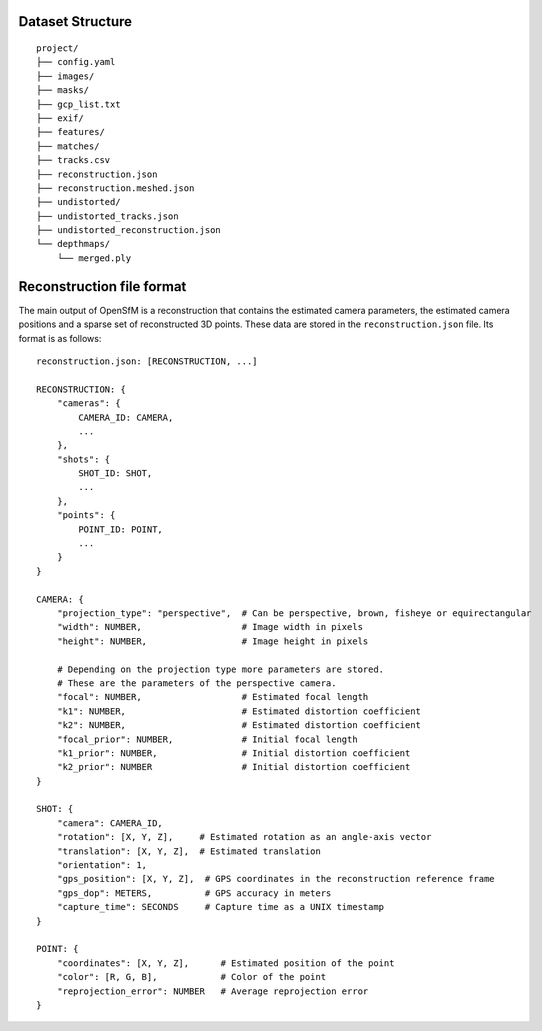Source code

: .. Notes and doc on dense matching


Dataset Structure
=================

::

   project/
   ├── config.yaml
   ├── images/
   ├── masks/
   ├── gcp_list.txt
   ├── exif/
   ├── features/
   ├── matches/
   ├── tracks.csv
   ├── reconstruction.json
   ├── reconstruction.meshed.json
   ├── undistorted/
   ├── undistorted_tracks.json
   ├── undistorted_reconstruction.json
   └── depthmaps/
       └── merged.ply



Reconstruction file format
==========================

The main output of OpenSfM is a reconstruction that contains the estimated camera parameters, the estimated camera positions and a sparse set of reconstructed 3D points.  These data are stored in the ``reconstruction.json`` file.  Its format is as follows::

    reconstruction.json: [RECONSTRUCTION, ...]

    RECONSTRUCTION: {
        "cameras": {
            CAMERA_ID: CAMERA,
            ...
        },
        "shots": {
            SHOT_ID: SHOT,
            ...
        },
        "points": {
            POINT_ID: POINT,
            ...
        }
    }

    CAMERA: {
        "projection_type": "perspective",  # Can be perspective, brown, fisheye or equirectangular
        "width": NUMBER,                   # Image width in pixels
        "height": NUMBER,                  # Image height in pixels

        # Depending on the projection type more parameters are stored.
        # These are the parameters of the perspective camera.
        "focal": NUMBER,                   # Estimated focal length
        "k1": NUMBER,                      # Estimated distortion coefficient
        "k2": NUMBER,                      # Estimated distortion coefficient
        "focal_prior": NUMBER,             # Initial focal length
        "k1_prior": NUMBER,                # Initial distortion coefficient
        "k2_prior": NUMBER                 # Initial distortion coefficient
    }

    SHOT: {
        "camera": CAMERA_ID,
        "rotation": [X, Y, Z],     # Estimated rotation as an angle-axis vector
        "translation": [X, Y, Z],  # Estimated translation
        "orientation": 1,
        "gps_position": [X, Y, Z],  # GPS coordinates in the reconstruction reference frame
        "gps_dop": METERS,          # GPS accuracy in meters
        "capture_time": SECONDS     # Capture time as a UNIX timestamp
    }

    POINT: {
        "coordinates": [X, Y, Z],      # Estimated position of the point
        "color": [R, G, B],            # Color of the point
        "reprojection_error": NUMBER   # Average reprojection error
    }
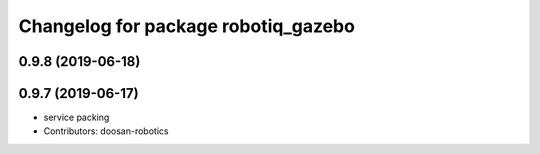 ^^^^^^^^^^^^^^^^^^^^^^^^^^^^^^^^^^^^
Changelog for package robotiq_gazebo
^^^^^^^^^^^^^^^^^^^^^^^^^^^^^^^^^^^^

0.9.8 (2019-06-18)
------------------

0.9.7 (2019-06-17)
------------------
* service packing
* Contributors: doosan-robotics

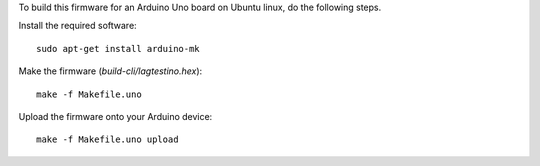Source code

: To build this firmware for an Arduino Uno board on Ubuntu linux, do
the following steps.

Install the required software::

    sudo apt-get install arduino-mk

Make the firmware (`build-cli/lagtestino.hex`)::

    make -f Makefile.uno

Upload the firmware onto your Arduino device::

    make -f Makefile.uno upload


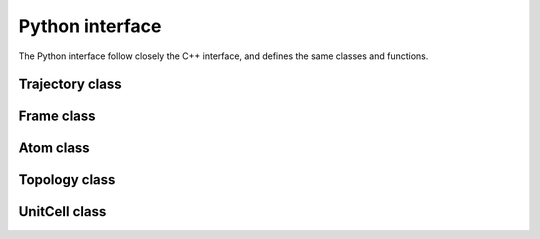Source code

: Python interface
================

The Python interface follow closely the C++ interface, and defines the same
classes and functions.

Trajectory class
----------------

.. py:class:: Trajectory(filename, mode="", format="")

    .. py:method:: read_next_step()

        :return: the next ``Frame`` in the trajectory

    .. py:method:: read_at_step(idx)

        :param int idx: the index to be read
        :return: the ``Frame`` at index ``idx`` in the trajectory

    .. py:method:: write_step(frame)

        Write a ``Frame`` to the ``Trajectory``

        :param frame Frame: the frame to be writen to the file

Frame class
-----------

.. py:class:: Frame

    .. py:method:: positions()

        :return: the positions of the particles in the system
        :rtype: Numpy ndarray of floats with shape ``natoms`` x3

    .. py:method:: velocities()

        :return: the velocities of the particles in the system
        :rtype: Numpy ndarray of floats with shape ``natoms`` x3

    .. py:attribute:: has_velocities

        A read-only bool indicating wether the current ``Frame`` does have
        velocity information or not

    .. py:attribute:: natoms

        A read-only attribute indicating the number of atoms in the frame. The
        ``len(frame)`` function also returns this value

    .. py:attribute:: topology

        Access to the internal ``Topology`` of the ``Frame``

    .. py:attribute:: cell

        Access to the internal ``UnitCell`` of the ``Frame``

    .. py:attribute:: step

        An integer being the step of the ``Frame`` in the ``Trajectory``.

Atom class
----------

.. py:class:: Atom(name)

    :param name str: the frame to be writen to the file

    .. py:attribute:: name

        A string, the name of the atom

    .. py:attribute:: mass

        A floating point number, the mass of the atom. This is determined
        automatically for elements when creating an Atom.

    .. py:attribute:: charge

        A floating point number, the charge carried by the atom.

    .. py:attribute:: type

        The atom type. This take one value in the ``AtomType`` class.

.. py:class:: AtomType

    The following attributes flags the type of an :ref:`atom <overview-atom>`.

    .. py:attribute:: ELEMENT

    .. py:attribute:: CORSE_GRAIN

    .. py:attribute:: DUMMY

    .. py:attribute:: UNDEFINED

Topology class
--------------

.. py:class:: Topology

    .. py:method:: append(atom)

        Add an atom to the topology.

        :param Atom atom: the new atom

    .. py:method:: add_bond(i, j)

        Add a bond between tha atoms at indexes ``i`` and ``j`` in the topology.

        :param int i: the index of the first atom
        :param int j: the index of the second atom

    .. py:attribute:: natoms

        The number of atoms in the topology. The `len(topology)` function also
        returns this value.

    .. py:attribute:: natom_types

        The number of atomic types in the topology.

    .. py:method:: clear

        Clear the topology and remove everything inside it.

    .. py:method:: resize(natoms)

        Resize the topology to have space for ``natoms`` atoms

        :param int natoms: the new size of the topology

UnitCell class
--------------

.. py:class:: UnitCell([type, a, b, c, alpha, beta, gamma])

    .. py:attribute:: type

        The type of the cell. This takes value form the ``CellType`` class.

    .. py:attribute:: a

        The first length of the cell.

    .. py:attribute:: b

        The second length of the cell.

    .. py:attribute:: c

        The third length of the cell.

    .. py:attribute:: alpha

        The first angle of the cell.

    .. py:attribute:: beta

        The second angle of the cell.

    .. py:attribute:: gamma

        The third angle of the cell.

    .. py:attribute:: periodic_x

        A boolean encoding the periodicity of the cell in the first dimension.

    .. py:attribute:: periodic_y

        A boolean encoding the periodicity of the cell in the second dimension.

    .. py:attribute:: periodic_z

        A boolean encoding the periodicity of the cell in the third dimension.

    .. py:attribute:: full_periodic

        A boolean encoding the full periodicity of the cell, *i.e.* in the
        three dimensions.

.. py:class:: CellType

    The following attributes flags the type of an :ref:`unit cell <overview-cell>`.

    .. py:attribute:: ORTHOROMBIC

    .. py:attribute:: TRICLINIC

    .. py:attribute:: INFINITE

Assignment: Go through the listing above and copy each line where the string "particles" appears.

Written response:
        :return: the positions of the particles in the system
        :return: the velocities of the particles in the system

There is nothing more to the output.